> Required action
Copy the text of each entry below line for line, keeping every word, symbol, and line break unchanged.

> Supplied material
= Beginning of Section =
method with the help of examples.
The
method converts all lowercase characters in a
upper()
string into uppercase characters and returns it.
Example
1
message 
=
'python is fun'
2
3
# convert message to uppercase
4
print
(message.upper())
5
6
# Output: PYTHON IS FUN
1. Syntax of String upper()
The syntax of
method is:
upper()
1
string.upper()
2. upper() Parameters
= End of Section =
> Response area
method with the help of examples.
The
method converts all lowercase characters in a
upper()
string into uppercase characters and returns it.
Example
1
message 
=
'python is fun'
2
3
# convert message to uppercase
4
print
(message.upper())
5
6
# Output: PYTHON IS FUN
1. Syntax of String upper()
The syntax of
method is:
upper()
1
string.upper()
2. upper() Parameters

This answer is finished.